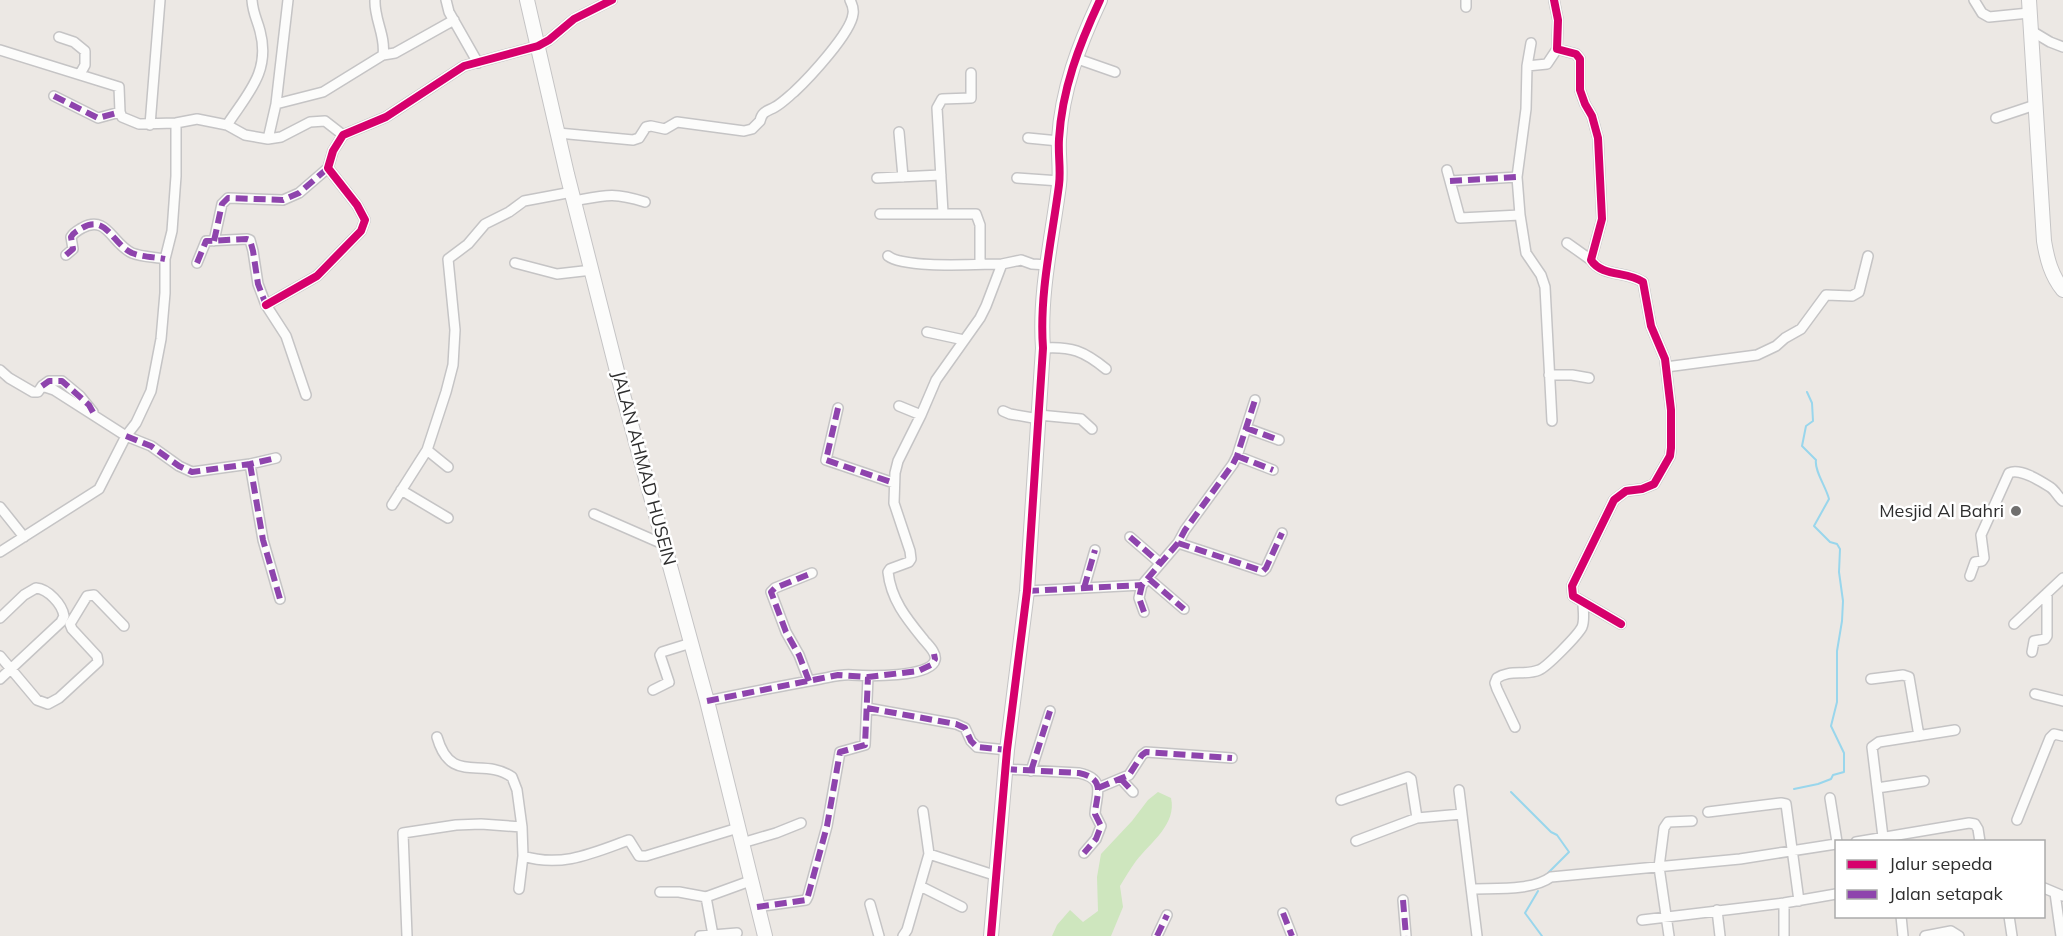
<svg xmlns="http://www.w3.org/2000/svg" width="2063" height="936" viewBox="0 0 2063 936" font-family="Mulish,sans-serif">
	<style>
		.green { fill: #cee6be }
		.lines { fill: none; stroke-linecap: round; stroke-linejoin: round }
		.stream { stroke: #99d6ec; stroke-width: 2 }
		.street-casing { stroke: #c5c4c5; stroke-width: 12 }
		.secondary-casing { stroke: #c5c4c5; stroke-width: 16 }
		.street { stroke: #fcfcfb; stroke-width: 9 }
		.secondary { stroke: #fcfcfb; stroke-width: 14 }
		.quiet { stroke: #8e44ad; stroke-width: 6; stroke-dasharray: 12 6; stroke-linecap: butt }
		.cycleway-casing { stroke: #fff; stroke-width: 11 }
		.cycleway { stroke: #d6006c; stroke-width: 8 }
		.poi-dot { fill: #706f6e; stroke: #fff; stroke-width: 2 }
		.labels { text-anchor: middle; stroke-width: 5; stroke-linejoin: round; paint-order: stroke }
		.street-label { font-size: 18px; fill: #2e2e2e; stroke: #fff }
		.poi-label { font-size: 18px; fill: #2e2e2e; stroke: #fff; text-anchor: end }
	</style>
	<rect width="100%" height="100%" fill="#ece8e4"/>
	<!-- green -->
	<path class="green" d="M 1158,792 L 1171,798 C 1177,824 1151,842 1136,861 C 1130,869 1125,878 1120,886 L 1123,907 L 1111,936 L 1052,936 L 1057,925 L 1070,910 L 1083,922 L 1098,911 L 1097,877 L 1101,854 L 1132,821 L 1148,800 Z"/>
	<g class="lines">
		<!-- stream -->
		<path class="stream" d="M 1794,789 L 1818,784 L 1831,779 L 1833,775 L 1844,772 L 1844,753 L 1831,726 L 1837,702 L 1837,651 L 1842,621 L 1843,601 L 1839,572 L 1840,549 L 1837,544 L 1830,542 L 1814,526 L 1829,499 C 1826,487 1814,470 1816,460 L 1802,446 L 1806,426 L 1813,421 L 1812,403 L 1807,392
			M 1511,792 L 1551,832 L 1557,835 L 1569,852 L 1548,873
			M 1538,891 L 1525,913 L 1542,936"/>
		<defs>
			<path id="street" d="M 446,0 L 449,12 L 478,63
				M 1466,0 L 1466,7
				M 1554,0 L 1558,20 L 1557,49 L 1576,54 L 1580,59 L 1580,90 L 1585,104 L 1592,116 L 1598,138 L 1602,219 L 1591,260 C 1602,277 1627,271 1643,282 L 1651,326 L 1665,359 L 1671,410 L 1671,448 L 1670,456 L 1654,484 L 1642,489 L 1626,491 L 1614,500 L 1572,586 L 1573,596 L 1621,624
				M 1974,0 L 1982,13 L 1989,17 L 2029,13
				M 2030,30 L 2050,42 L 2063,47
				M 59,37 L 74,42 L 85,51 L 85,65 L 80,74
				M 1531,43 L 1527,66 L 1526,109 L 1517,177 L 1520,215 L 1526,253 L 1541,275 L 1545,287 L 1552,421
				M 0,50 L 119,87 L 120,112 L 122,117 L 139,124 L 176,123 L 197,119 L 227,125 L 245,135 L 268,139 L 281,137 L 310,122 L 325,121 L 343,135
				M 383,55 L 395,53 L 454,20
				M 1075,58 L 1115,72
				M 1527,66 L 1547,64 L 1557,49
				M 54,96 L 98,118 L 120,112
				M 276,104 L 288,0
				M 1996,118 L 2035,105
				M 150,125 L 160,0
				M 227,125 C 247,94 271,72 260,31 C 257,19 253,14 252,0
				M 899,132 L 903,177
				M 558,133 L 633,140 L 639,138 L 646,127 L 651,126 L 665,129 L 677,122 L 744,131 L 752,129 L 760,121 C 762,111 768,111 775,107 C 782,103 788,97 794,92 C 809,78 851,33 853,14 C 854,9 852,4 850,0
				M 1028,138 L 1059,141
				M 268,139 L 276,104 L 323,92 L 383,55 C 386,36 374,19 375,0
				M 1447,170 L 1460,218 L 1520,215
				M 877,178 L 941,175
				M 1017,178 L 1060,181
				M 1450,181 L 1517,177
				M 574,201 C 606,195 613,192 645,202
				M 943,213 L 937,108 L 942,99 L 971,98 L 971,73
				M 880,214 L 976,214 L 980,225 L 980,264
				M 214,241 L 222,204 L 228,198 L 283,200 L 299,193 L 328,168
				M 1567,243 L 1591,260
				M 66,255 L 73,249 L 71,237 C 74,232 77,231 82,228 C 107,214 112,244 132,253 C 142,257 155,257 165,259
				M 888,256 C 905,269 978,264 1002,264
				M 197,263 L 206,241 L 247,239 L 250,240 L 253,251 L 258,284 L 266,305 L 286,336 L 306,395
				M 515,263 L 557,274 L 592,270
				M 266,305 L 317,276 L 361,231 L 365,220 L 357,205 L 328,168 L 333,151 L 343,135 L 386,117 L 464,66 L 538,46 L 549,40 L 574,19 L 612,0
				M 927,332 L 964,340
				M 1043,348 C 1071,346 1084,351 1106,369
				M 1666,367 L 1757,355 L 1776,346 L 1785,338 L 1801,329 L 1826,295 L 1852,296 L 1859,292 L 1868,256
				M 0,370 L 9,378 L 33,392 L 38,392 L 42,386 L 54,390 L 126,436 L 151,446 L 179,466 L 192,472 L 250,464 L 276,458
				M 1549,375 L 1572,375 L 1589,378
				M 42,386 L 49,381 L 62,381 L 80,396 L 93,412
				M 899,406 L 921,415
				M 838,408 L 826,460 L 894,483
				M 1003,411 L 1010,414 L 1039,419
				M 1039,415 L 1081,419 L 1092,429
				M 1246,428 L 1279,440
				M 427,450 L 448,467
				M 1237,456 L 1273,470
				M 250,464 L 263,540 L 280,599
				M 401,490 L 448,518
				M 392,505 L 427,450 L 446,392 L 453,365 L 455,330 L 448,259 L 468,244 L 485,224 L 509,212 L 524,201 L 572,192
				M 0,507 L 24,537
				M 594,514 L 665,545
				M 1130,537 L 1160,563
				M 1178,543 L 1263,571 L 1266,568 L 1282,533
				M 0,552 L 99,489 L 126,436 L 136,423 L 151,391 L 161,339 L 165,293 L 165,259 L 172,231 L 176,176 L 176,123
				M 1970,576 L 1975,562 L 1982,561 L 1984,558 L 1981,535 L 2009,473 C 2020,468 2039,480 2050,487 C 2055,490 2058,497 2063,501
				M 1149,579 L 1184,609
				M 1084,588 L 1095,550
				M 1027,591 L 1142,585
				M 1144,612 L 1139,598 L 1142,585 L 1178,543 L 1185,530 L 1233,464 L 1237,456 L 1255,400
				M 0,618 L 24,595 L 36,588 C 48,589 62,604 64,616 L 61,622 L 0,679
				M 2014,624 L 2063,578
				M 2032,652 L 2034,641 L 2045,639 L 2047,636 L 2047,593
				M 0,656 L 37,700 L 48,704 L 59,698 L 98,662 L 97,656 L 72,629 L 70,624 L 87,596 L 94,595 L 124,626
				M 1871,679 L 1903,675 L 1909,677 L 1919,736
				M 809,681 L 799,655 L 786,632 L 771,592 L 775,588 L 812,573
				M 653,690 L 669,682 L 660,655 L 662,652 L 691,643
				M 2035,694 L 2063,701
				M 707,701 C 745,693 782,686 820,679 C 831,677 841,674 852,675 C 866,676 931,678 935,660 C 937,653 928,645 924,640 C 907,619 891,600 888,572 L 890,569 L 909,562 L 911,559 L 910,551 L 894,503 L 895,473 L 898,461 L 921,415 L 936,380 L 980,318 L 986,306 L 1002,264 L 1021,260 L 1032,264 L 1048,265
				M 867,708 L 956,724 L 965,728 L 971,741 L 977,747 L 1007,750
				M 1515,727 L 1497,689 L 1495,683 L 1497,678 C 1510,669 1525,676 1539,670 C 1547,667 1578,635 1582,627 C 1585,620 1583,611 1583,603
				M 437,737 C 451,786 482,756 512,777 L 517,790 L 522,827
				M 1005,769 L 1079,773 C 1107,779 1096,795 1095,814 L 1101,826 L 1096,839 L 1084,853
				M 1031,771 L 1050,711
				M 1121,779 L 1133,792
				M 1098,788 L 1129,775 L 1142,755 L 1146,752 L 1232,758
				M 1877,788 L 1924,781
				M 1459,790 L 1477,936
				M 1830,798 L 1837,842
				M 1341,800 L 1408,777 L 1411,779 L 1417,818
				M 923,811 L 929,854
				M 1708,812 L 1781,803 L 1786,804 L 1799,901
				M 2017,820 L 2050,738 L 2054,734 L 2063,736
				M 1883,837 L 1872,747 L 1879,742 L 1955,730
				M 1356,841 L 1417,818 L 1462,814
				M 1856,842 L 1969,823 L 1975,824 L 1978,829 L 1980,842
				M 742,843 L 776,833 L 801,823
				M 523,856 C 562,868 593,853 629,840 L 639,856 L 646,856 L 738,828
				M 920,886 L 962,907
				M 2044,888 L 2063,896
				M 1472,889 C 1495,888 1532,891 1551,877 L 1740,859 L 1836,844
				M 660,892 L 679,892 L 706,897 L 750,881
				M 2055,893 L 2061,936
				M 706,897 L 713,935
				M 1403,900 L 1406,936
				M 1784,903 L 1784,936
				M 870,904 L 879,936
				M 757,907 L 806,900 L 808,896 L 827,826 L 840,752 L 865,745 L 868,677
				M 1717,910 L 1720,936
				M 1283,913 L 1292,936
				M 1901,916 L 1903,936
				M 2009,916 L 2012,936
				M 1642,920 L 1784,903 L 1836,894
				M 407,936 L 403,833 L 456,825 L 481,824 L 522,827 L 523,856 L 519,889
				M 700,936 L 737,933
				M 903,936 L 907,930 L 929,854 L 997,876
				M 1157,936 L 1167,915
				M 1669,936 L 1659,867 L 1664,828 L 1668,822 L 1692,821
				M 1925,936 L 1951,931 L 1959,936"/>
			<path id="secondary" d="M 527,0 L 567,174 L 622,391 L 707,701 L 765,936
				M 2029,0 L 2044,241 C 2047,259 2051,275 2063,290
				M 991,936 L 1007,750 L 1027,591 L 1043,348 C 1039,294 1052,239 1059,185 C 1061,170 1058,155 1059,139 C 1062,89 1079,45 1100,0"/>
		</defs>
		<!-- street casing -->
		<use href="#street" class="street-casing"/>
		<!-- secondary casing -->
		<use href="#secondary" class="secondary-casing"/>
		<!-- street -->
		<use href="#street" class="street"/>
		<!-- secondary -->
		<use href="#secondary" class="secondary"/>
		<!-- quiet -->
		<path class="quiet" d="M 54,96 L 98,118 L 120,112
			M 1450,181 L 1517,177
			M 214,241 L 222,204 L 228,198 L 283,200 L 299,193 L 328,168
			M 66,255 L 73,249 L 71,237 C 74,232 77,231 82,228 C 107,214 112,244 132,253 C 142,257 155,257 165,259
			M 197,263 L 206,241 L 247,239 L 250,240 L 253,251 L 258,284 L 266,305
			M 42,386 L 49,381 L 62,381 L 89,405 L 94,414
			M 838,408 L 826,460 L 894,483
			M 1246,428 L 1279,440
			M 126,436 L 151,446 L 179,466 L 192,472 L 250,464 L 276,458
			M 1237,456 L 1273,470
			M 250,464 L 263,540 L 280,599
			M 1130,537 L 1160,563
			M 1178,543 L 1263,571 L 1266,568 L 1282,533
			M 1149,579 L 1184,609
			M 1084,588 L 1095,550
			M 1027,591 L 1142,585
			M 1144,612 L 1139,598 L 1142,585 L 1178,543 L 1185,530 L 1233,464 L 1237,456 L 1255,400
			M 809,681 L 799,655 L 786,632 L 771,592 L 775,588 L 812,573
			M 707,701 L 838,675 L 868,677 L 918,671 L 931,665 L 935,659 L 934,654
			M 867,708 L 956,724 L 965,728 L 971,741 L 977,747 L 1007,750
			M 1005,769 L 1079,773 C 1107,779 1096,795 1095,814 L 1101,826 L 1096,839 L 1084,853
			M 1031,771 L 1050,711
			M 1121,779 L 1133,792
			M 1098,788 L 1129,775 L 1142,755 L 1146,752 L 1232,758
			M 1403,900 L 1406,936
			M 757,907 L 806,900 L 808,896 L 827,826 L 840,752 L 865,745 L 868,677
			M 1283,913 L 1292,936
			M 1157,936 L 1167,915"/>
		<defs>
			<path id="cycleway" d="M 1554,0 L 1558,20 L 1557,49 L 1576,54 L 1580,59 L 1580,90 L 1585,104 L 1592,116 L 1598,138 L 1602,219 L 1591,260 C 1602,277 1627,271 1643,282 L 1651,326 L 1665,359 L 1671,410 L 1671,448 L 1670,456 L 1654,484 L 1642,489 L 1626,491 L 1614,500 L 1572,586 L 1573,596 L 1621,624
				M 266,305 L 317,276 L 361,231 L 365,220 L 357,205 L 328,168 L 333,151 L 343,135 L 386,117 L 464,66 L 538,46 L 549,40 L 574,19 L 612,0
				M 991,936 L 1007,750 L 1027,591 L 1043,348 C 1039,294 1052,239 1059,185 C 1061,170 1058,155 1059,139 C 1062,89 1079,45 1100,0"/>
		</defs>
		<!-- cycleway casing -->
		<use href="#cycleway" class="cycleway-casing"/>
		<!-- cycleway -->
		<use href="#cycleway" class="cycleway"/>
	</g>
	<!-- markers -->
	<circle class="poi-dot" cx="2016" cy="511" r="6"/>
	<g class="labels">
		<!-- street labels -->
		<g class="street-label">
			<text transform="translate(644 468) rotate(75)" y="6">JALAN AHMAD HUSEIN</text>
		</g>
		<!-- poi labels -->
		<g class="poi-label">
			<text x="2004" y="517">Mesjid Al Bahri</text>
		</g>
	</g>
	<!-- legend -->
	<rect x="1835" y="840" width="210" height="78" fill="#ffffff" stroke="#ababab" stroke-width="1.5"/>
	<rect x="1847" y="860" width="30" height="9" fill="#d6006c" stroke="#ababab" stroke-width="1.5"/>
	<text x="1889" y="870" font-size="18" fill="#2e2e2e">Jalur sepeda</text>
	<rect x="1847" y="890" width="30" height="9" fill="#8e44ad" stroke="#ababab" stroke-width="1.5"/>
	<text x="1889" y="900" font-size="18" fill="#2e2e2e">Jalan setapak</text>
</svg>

**WHAT YOU ARE ASKED TO DO**
Taking the records as a whole, report how many of their lines include the word "round". Nothing but the number is wanted.

**RESPONSE**
2